Erstmal vielen Dank für die ehrliche Kritik, die ist Gold wert. Natürlich reagiere ich nicht beleidigt, das wäre ja vollkommen unsinnig.

Zu den Anmerkungen von Herrn/ Frau Traum: Die Umbrüche habe ich so eingestellt, allerdings hat das Programm diese nicht übernommen. Schade, aber geschenkt, ist ja schließlich ein frei verfügbarer Text.

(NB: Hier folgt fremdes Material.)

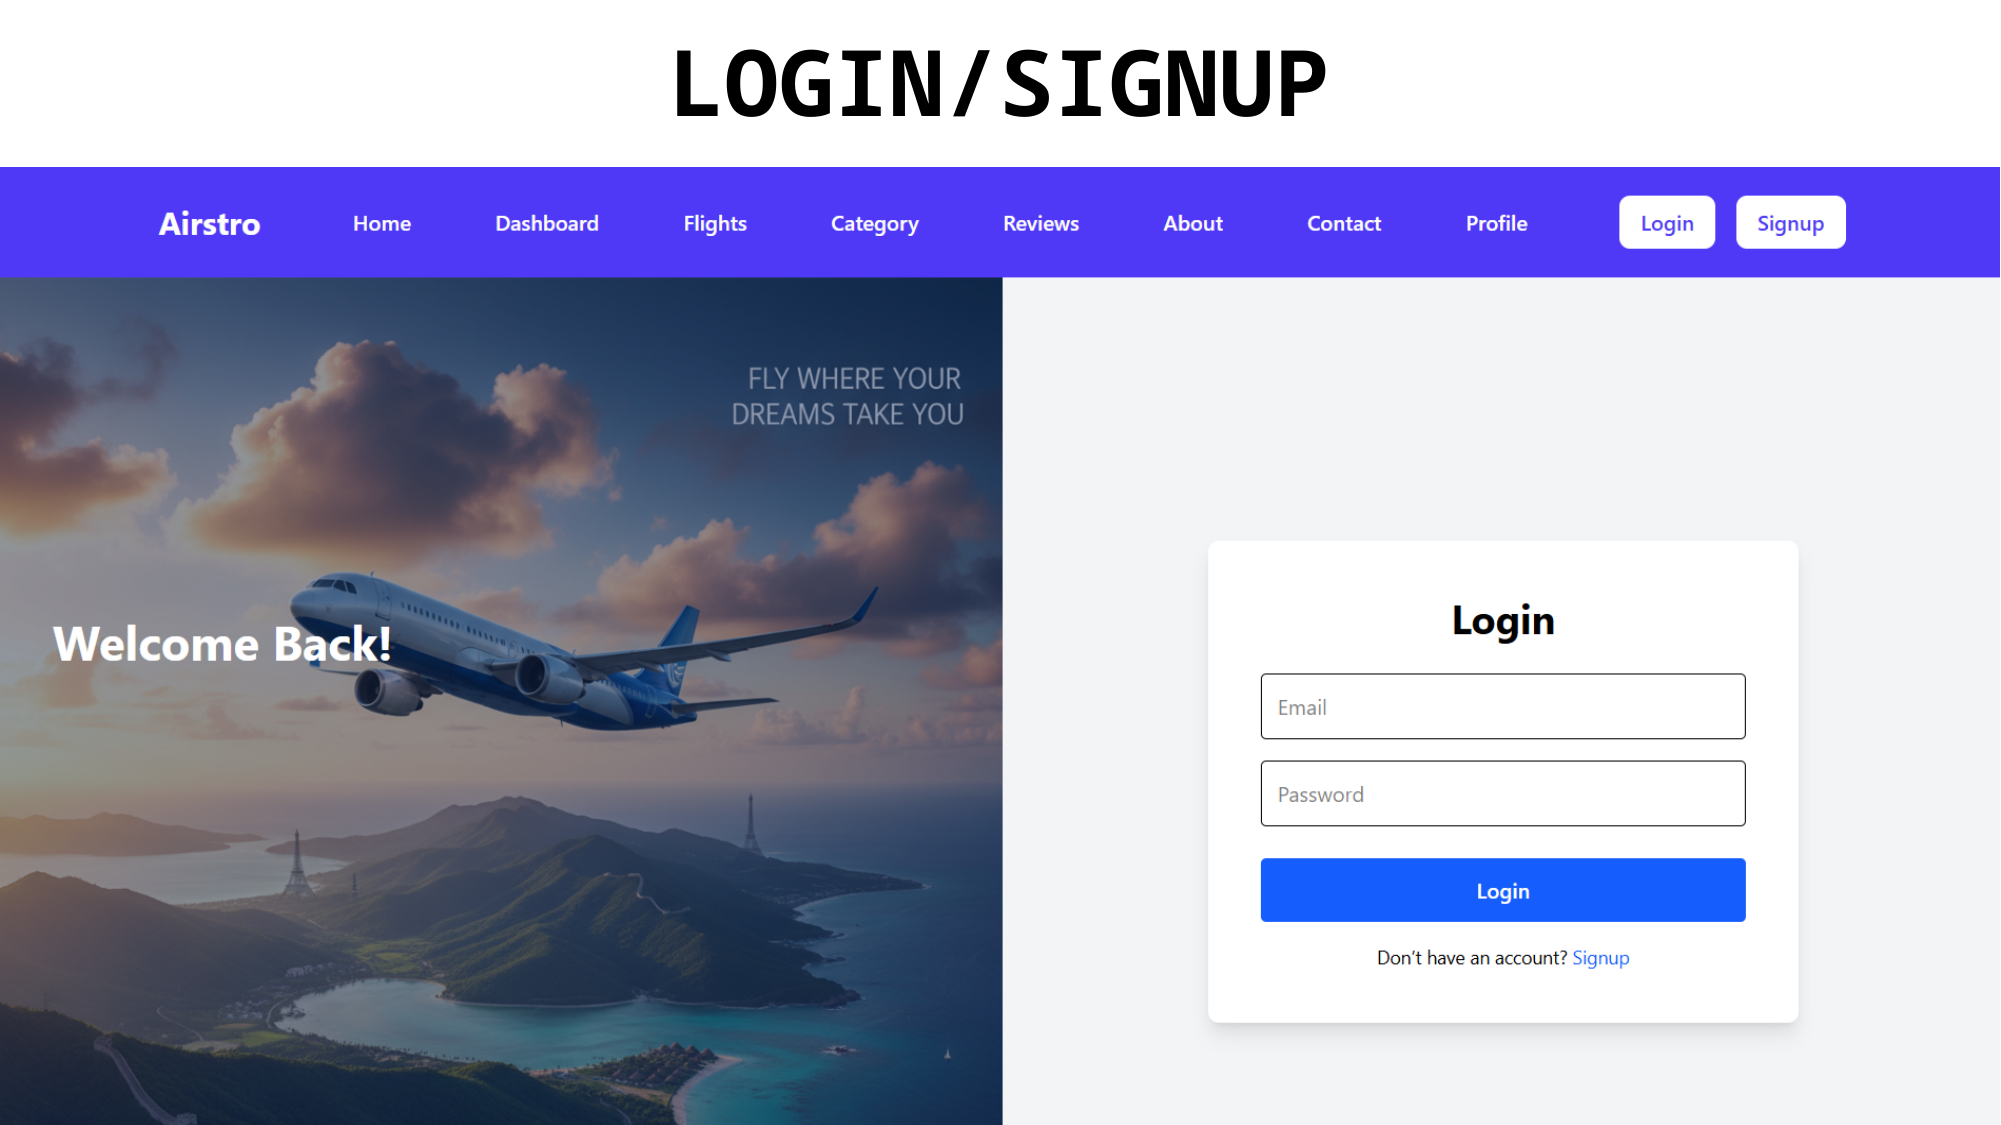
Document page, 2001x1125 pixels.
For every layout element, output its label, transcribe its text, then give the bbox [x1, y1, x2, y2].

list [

Zu Frau Ilka: Erstmal vielen Dank, dass Sie sich so eingehend mit dem Stil auseinandersetzen. Das werde ich alles definitiv beherzigen. Der Prolog selbst ist auch schon wieder 2 Jahre alt und gar nicht mehr so zeitgemäß (für meinen Stil), ich wollte nur mal sehen, wie er auf Fremde wirkt. Ich merke, dass es also noch einiges zu machen gibt und werde mich zeitnah dran setzen, Unstimmigkeiten zu überarbeiten und ihn generell zu verbessern.

Deshalb noch einmal an alle Kommentierenden: Vielen Dank für euer Feedback. Dafür bin ich hier und damit kann ich arbeiten und wachsen.

Ich wünsche euch allen eine angenehme Woche.